The Solomon Islands, a Pacific nation of more than 900 islands, faces one of the region’s most complex education challenges: providing quality schooling to a young, mostly rural population spread across difficult geography. UNICEF estimates that children ages 0-17 make up 43% of the population in 2025, while 74% of the population lived in rural areas in 2024. This makes school access, teacher deployment and infrastructure especially difficult.
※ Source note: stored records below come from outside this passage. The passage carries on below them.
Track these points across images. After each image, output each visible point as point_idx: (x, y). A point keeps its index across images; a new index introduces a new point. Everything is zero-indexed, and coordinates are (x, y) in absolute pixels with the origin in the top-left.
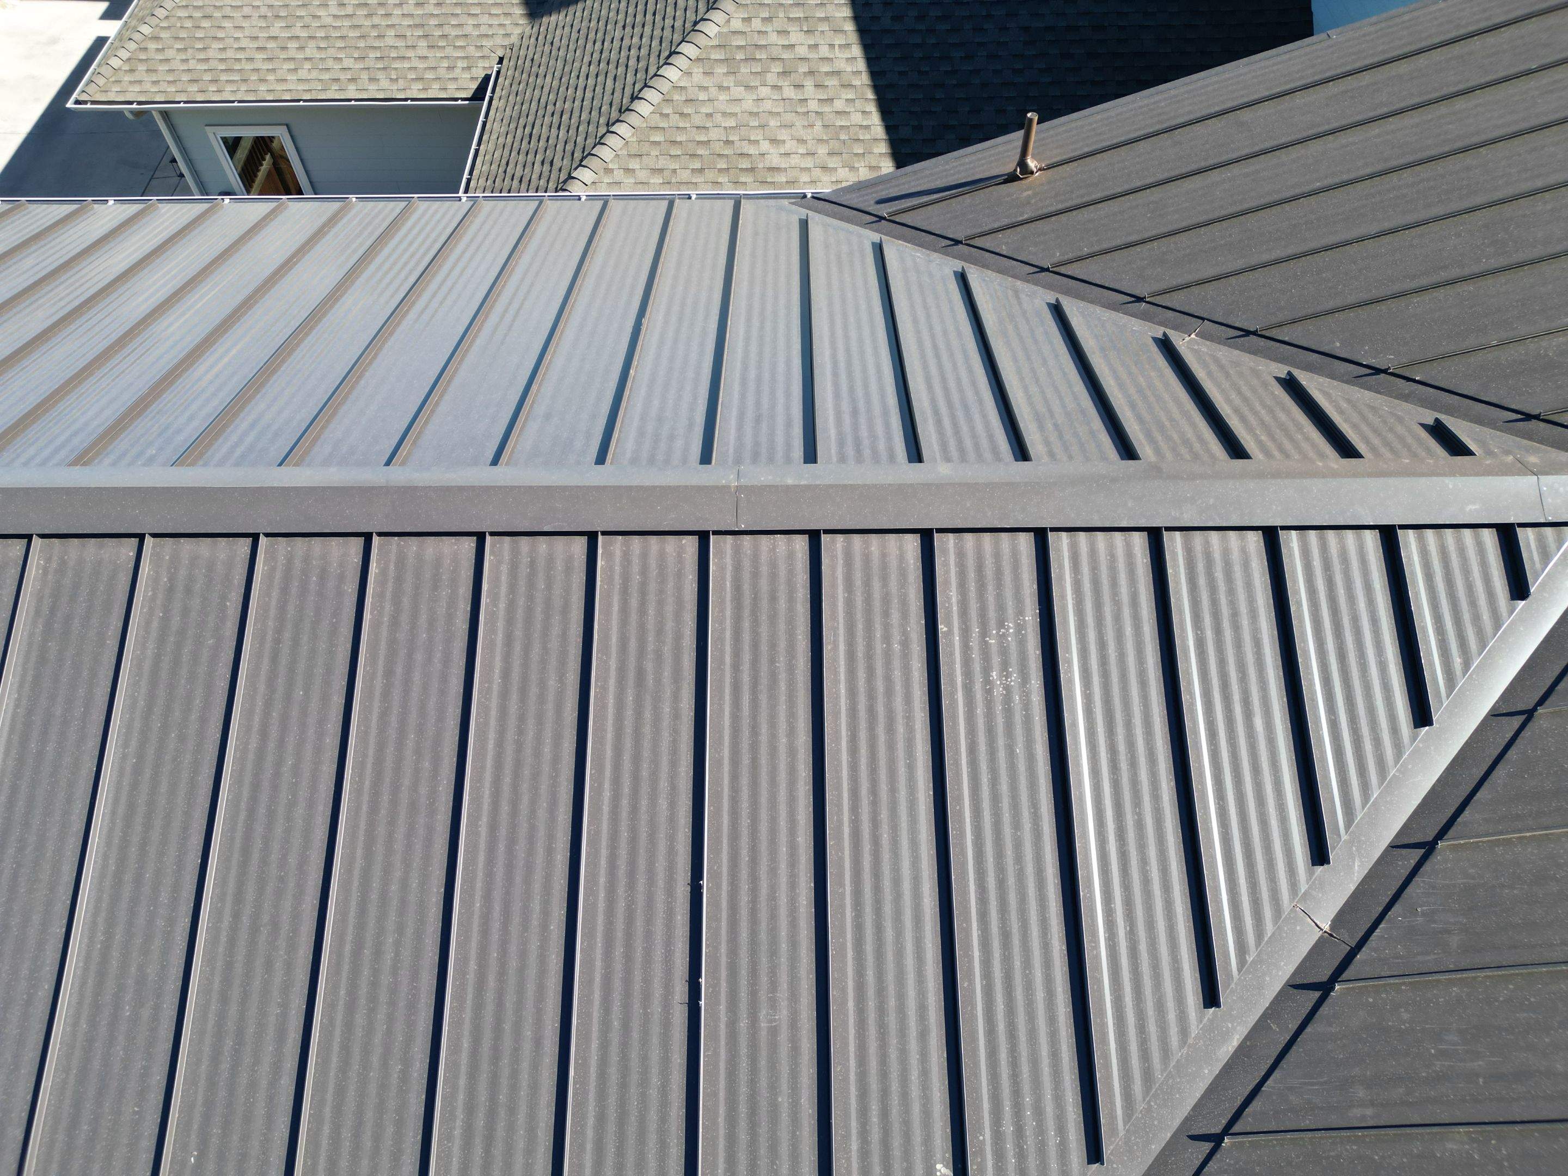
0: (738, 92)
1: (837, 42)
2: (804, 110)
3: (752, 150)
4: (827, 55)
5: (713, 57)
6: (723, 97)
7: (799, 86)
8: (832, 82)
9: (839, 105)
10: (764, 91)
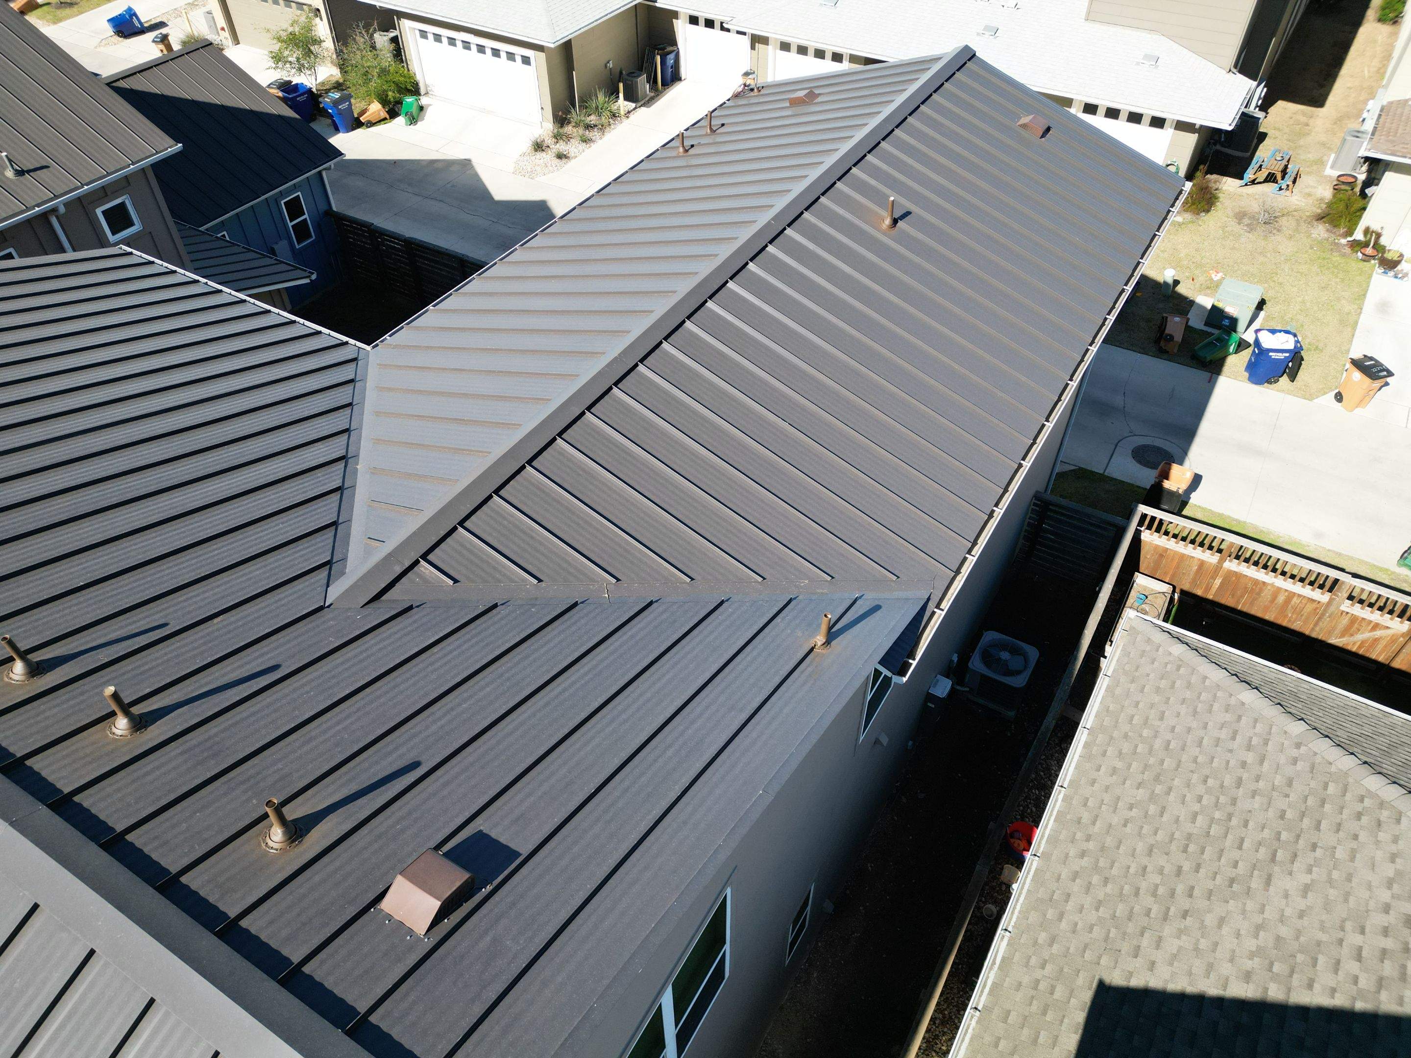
0: (1386, 870)
2: (1348, 928)
3: (1299, 866)
6: (1380, 855)
7: (1386, 931)
8: (1389, 969)
10: (1383, 895)
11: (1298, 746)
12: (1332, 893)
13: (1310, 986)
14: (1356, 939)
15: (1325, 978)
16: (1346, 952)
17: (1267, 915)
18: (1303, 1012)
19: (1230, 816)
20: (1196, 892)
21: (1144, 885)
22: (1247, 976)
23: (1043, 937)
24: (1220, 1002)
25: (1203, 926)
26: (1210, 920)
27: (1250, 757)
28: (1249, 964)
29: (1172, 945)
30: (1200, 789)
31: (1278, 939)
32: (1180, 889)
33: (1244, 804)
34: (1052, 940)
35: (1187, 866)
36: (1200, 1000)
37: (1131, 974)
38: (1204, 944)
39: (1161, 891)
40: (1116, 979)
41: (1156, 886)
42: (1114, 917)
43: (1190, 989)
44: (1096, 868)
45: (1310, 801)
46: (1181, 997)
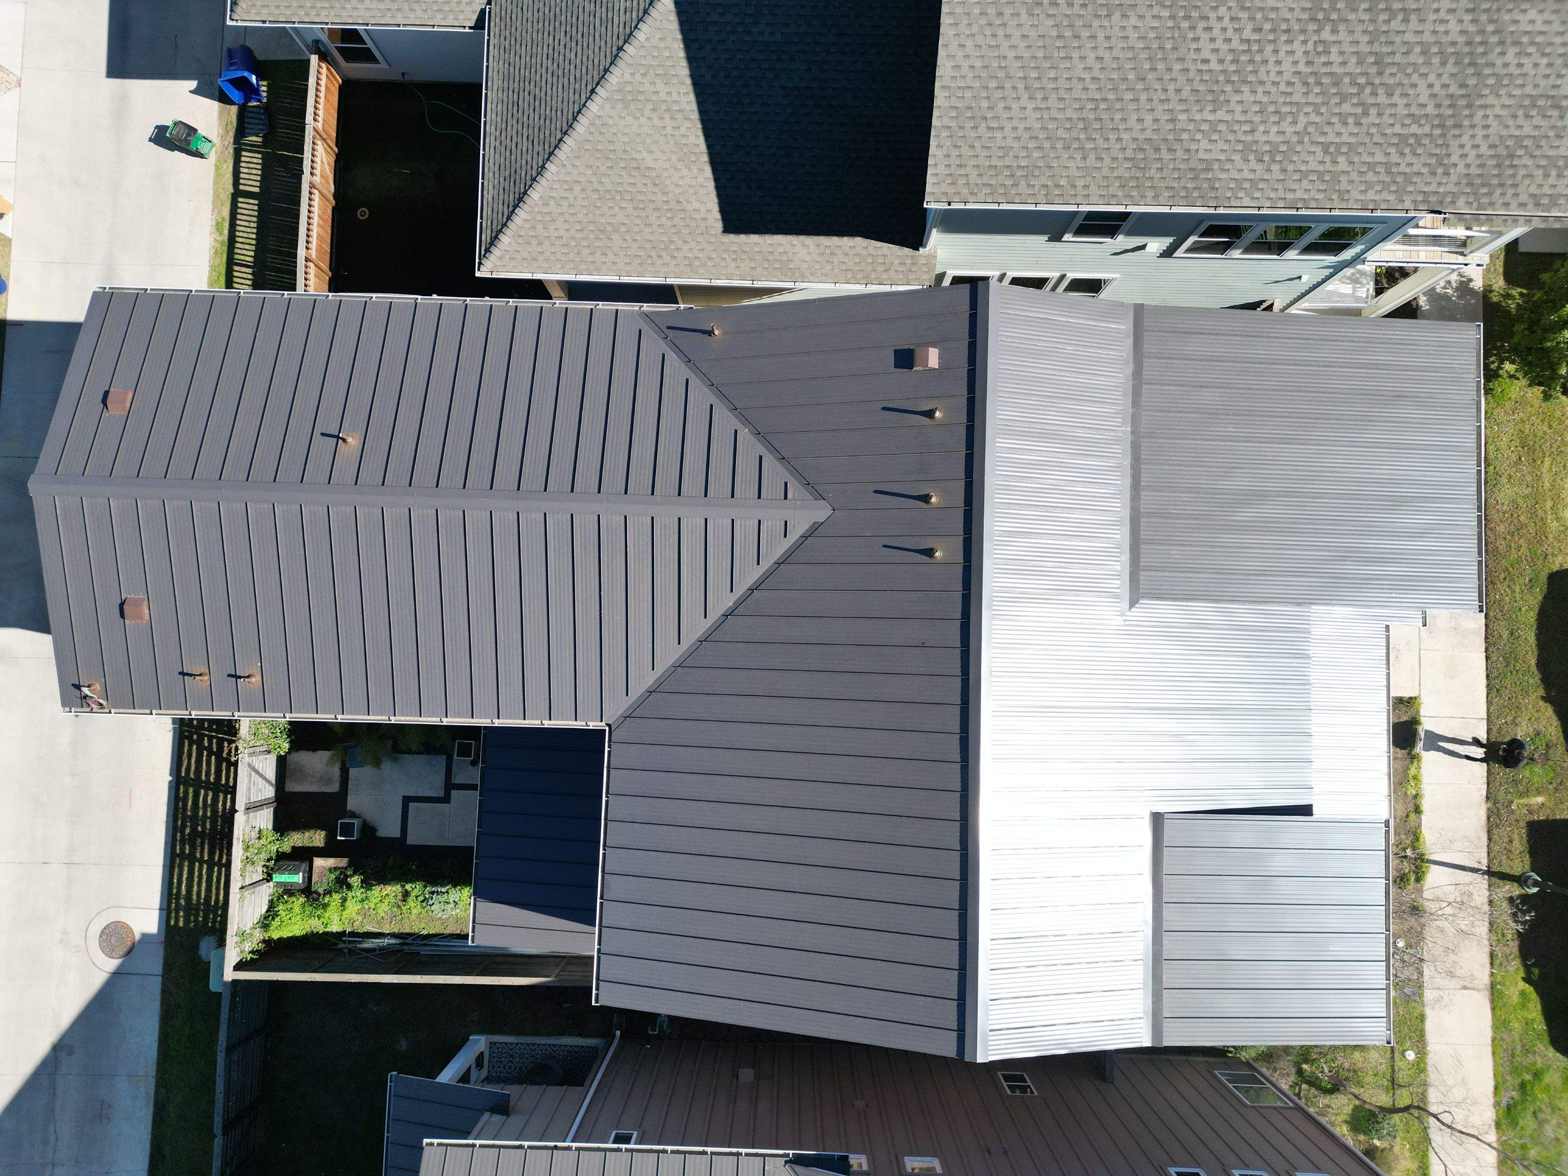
0: (630, 119)
1: (682, 91)
2: (665, 133)
3: (638, 156)
4: (676, 99)
5: (616, 97)
6: (622, 123)
7: (662, 118)
8: (679, 116)
9: (683, 130)
10: (643, 120)
11: (564, 166)
12: (648, 140)
13: (697, 145)
14: (669, 130)
15: (692, 139)
16: (676, 133)
17: (668, 166)
18: (709, 147)
19: (617, 191)
20: (665, 199)
21: (669, 223)
22: (701, 170)
23: (710, 263)
24: (716, 179)
25: (683, 193)
26: (678, 191)
27: (577, 188)
28: (695, 171)
29: (696, 205)
30: (605, 209)
31: (679, 160)
32: (666, 207)
33: (609, 187)
34: (710, 258)
35: (652, 206)
36: (717, 188)
37: (715, 219)
38: (691, 191)
39: (669, 215)
40: (719, 225)
41: (668, 218)
42: (690, 233)
43: (715, 193)
44: (666, 249)
45: (598, 155)
46: (719, 196)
8 Facts about Education in the Solomon Islands

  1. Despite progress, net enrollment is still far from universal. UNICEF’s 2025 factsheet reports net enrollment of 32% in early childhood education, 55% in primary, 16% in junior secondary and just 10% in senior secondary in 2023. The findings summarize the situation clearly: “net enrolment remains extremely low.”
  2. Completion is strongest at the primary level, where 80% of children of the relevant age finished school in 2023. However, the rate falls to 54% for junior secondary and only 12% for senior secondary. This means the biggest education bottleneck is not simply starting school; it’s staying through the full pathway to graduation.
  3. In 2023, 29% of primary-age children and 31% of secondary-age children were out of school. These numbers reflect poverty, distance and limited secondary options. The problem is particularly challenging because the country’s geography increases the cost of building and staffing schools across remote islands.
  4. Among children who do reach school, learning outcomes show some promising signs. 93% of Grade 4 students met the expected standard in numeracy and 60% in reading in 2021. By Grade 6, 94% met the numeracy standard and 70% met the reading standard.
  5. Water, sanitation and hygiene remain serious barriers. In 2023, only 31% of schools had basic drinking water and 19% had basic sanitation; in 2022, only 8% had basic hygiene services. These conditions affect attendance and health, especially for girls and younger children.
  6. Education accounted for 8% of GDP in 2023, higher than health at 4% and far above social protection at 0.1%. However, financing must cover a scattered school network, infrastructure and support to rural communities. Data reveal that education’s budget share has fluctuated sharply since 2017, highlighting the difficulty of sustained investment.
  7. Higher education options remain limited, but broader than older accounts suggest. Solomon Islands National University traces its origins to the Solomon Islands College of Higher Education, which became the national university in 2012. Its mission is to be “a quality National University, raising standards of education and applied research in the Pacific region.”
  8. The Ministry of Education and Human Resources Development is pursuing reforms through the National Education Action Plan 2022–2026 and the longer Education Strategic Framework 2016–2030. The ministry also tracks key metrics through dashboards, signaling a stronger focus on data-driven management. The Global Partnership for Education notes that the 2022–2026 plan sets priorities and strategies to achieve expected education outcomes over five years.

Education in the Solomon Islands is no longer only a question of whether schools exist. The country must now turn scattered access into consistent outcomes, such as more children entering early learning, completing primary school and transitioning to secondary education. The data show both the scale of the endeavor and the possibility of progress.